08:58:18 PM Jul 24th 2012
I agree with this. I've read about C.S. Lewis's writing, and (just like it's stated in the entry here) that his beliefs influenced his writing, but weren't the main motivation of his writing. Though he should be referenced as the target of Phillip Pullman's works.
07:29:53 PM May 14th 2011
Removed this entry because it is a very shallow reading of the books (Skimming the dust jacket-level) and combines multiple books into one. Potentially a valid example, but requires extensive reworking.
- Common in Tom Clancy novels, which are naturally packed to the gills with Straw Liberals.
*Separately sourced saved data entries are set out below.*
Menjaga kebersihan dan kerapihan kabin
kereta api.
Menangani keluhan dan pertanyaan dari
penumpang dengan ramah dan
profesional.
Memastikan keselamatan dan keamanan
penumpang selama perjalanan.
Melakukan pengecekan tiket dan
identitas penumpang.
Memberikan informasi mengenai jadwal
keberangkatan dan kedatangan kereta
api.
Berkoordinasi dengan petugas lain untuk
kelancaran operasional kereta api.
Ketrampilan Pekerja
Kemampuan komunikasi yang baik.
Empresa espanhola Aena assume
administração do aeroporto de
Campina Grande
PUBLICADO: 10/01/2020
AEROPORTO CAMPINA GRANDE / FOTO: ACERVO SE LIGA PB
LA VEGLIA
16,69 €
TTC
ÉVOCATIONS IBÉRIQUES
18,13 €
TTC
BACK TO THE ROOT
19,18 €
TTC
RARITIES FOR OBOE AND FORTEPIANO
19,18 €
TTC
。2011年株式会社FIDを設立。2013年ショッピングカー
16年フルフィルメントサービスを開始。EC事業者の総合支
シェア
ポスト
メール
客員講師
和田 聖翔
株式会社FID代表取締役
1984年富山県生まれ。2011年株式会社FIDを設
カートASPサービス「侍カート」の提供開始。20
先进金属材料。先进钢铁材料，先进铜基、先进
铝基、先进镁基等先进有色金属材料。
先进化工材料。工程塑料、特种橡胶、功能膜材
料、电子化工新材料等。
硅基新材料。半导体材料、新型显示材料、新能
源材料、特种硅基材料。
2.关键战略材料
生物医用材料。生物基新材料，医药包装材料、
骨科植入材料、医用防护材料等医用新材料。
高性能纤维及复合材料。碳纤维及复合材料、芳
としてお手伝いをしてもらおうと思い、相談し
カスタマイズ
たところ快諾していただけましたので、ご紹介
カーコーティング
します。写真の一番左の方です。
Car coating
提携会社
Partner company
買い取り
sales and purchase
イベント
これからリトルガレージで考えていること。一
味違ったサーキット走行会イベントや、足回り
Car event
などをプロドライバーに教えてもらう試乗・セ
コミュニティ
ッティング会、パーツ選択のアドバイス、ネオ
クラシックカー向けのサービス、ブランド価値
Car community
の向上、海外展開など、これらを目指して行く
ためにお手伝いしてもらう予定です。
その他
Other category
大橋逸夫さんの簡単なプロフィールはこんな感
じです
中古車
Potentially his most Anvilicious work is Executive Orders: Jack Ryan, using his everyman common sense and American spirit, solves the Arab-Israeli Conflict in about a week and takes time out from a major terrorist attack to completely reform the US Tax Code.
- Clancy's true soapbox moments are reserved for the military - where almost all military-types who are in the field are good soldiers, and as for the rest... He even has a line in Executive Orders where one admiral (a former Naval aviator who's also fought actual terrorists - he's Ryan's best friend) says to the new Secretary of Defense (in regards to the Pentagon): "There are two types of soldiers - operators and bureaucrats. Operators try very hard to stay out of this building." Message - REAL military men are out fighting, anyone in uniform who isn't somehow directly connected towards helping the fight is bad, and once you have to 'take the baton and lead', you have to work very hard to remember when you were 'a good soldier, with mud on your boots'.
- In the prologue of one of Clancy's novels, an unnamed and unimportant terrorist who is about to blow himself up takes a solid 5 pages to silently debate himself on the merits of feminism and abortion (Ultimately coming to the conclusion that women wearing pants are A-OK, but they still shouldn't leave the kitchen). Had it been done with any kind of skill, you could call it characterization; given who the author is, it's a clear case of Writer on Board.
- And let us not forget the Rainbow Six case, where the villains are an Animal Wrongs Group Turned Up to Eleven, who interupt their plan to wipe out most of the human race to prevent more polution with conversations to admit that hunting and eating meat are perfectly natural. So if you disaprove of it, remember, you are a worse nature-freak than an Omnicidal Maniac.
09:37:41 AM Aug 27th 2010
edited by joeyjojo
edited by joeyjojo
''In the Living Greyhawk RPG, the "River of Blood" event featured bumbling villains who were kidnapping children in order to perform "Raxivort's Orgy" which was described as a wild party in celebration of their god. Individual judges across the country re-interpreted the party as a sexual orgy involving the rape of the kidnapped children. Even though it was not the author's original intention, the more offensive version was so prevalent that Wizards Of The Coast issued an apology and re-edited the event.' isn't this just Unfortunate Implications and Accidental Innuendo. how is it Writer on Board?